Lately there has been lots of talk about the “grey” in the Bible. Conservative Christians are supposedly waking up from their stunted, abusive, check-your-intellect-at-the-door sham of a faith and realizing that the Bible on their shelves is a lot more grey than it is black and white. And, what a relief for them! It is so nice, they say, to put aside the oppressive teachings of the youth groups they once thought were awesome. It’s incredible to finally understand that the Bible is only a book, albeit a pretty good one, written by lots of flawed humans, handed down through all kinds of unenlightened cultures, compiled by who knows what kinds of means (by more flawed humans) and finally given to us as a laughably irrelevant guide to life. I mean, come on, what did Jesus know about gay marriage?
And, it’s wonderful, they say, to be able to distance themselves from the big, bad, mean church. It’s nice to be able to say to the world, Hey, world, you big ball of grey, blurry, undefined truth, I’m with you! I’m nothing like those so-called church people (*cough, Pharisees*). And they write their blogs and they tell and retell all that the church is that they hate. And they tell and retell all that everything else is that they love. There is no “right” way to interpret the Bible, they say. And they embrace the “grey” that lets them blend into the great lostness of this world.
The questions, they say, are more important than the answers. Who cares what the answers are, they ask, as long as you’re sincere? Even things the Bible seems to be clear on are not really clear when you take into account the cultural influences of the day in which they were written, and then of course there’s the whole angry misogynistic god issue, and in the end it’s really better to just quote the love chapter a lot and talk about how Jesus would do the exact opposite of whatever the church is doing.
And during all of this talk which is peppered with many references to themselves as great warriors of peace and love, there is an important element of the gospel which is noticeably absent: the truth.
And, there is no grey in the truth. It stands out clearly against the drab landscape of a world that is writhing in the agony of sin and strife. This truth is so crisply black and white that it glows plainly through the fog of confusion and “progressive” thinking and the lie that says that sin isn’t our real problem. This is the truth that calls humans sinful. It calls God holy. It shines a light on our desperate need for a Savior. And this truth challenges us in the most incomprehensible, yet beautiful way, to strive for holiness, even if it is unpopular (which it is), even if it makes us look like we’re trying too hard (which could never happen), even if it makes this whole grey world, even the grey Christians, hate us immensely for our stupidity, for our foolish devotion to an outdated book, for our crazy desire to live out the radical faith that it calls us to. And, most importantly, for our willingness to call sin what it is, a terrible offense against a Holy God, and a reason for great humility and repentance.

Extracted entries:

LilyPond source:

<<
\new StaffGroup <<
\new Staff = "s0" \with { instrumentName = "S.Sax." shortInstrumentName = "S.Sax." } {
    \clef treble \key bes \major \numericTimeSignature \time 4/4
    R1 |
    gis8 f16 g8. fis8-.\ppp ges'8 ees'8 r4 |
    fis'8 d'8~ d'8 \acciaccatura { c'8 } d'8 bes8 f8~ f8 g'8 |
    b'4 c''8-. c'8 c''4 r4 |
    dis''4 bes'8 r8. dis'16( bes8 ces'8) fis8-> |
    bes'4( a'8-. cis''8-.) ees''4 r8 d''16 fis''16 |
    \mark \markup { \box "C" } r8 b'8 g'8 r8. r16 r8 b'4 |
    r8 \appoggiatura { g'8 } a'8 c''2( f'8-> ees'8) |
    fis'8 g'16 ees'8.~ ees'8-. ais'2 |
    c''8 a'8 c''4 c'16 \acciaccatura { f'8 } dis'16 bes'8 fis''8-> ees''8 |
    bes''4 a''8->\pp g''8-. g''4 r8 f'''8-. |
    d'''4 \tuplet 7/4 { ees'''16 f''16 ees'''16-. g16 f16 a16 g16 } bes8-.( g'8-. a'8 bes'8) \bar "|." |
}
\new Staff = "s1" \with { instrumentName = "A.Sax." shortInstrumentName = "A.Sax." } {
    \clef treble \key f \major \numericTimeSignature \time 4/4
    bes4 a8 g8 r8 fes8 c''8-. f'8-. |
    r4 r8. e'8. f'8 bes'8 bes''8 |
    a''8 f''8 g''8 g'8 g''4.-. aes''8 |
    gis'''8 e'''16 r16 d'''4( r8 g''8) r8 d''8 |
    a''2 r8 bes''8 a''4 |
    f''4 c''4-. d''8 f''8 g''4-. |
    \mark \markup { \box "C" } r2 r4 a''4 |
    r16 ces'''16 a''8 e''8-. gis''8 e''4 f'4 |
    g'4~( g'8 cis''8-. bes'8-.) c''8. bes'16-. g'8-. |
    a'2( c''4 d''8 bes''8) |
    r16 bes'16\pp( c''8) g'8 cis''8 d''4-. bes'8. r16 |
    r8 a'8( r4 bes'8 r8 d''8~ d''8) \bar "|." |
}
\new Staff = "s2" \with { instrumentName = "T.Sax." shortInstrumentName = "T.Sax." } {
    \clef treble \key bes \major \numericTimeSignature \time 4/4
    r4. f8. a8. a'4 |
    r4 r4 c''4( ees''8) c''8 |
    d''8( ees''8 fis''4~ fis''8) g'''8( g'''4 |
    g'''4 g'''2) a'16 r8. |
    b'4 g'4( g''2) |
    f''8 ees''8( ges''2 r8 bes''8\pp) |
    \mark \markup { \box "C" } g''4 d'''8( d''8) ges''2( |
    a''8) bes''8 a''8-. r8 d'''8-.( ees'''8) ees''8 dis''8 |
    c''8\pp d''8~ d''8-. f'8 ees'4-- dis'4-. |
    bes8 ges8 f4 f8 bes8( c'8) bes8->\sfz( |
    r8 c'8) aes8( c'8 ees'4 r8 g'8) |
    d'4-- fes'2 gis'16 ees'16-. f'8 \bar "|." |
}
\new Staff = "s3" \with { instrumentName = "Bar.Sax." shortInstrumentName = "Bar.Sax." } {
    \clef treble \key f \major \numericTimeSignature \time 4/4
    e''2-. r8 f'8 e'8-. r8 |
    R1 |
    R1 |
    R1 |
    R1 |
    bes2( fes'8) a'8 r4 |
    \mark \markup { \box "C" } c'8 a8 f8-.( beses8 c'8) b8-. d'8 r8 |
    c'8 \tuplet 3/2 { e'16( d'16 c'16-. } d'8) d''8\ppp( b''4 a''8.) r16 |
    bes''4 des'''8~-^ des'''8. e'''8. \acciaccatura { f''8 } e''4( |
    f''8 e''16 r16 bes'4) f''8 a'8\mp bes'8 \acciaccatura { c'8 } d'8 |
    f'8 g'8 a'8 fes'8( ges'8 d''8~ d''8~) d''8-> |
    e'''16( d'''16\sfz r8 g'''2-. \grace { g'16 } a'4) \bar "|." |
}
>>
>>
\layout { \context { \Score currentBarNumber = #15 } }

Problem requirements: List every reason the essay on the "grey" in the Bible gives for why the grey world, grey Christians included, might hate "us" immensely.

Result below:
- Our stupidity
- Our foolish devotion to an outdated book
- Our crazy desire to live out the radical faith that it calls us to
- Our willingness to call sin what it is, a terrible offense against a Holy God, and a reason for great humility and repentance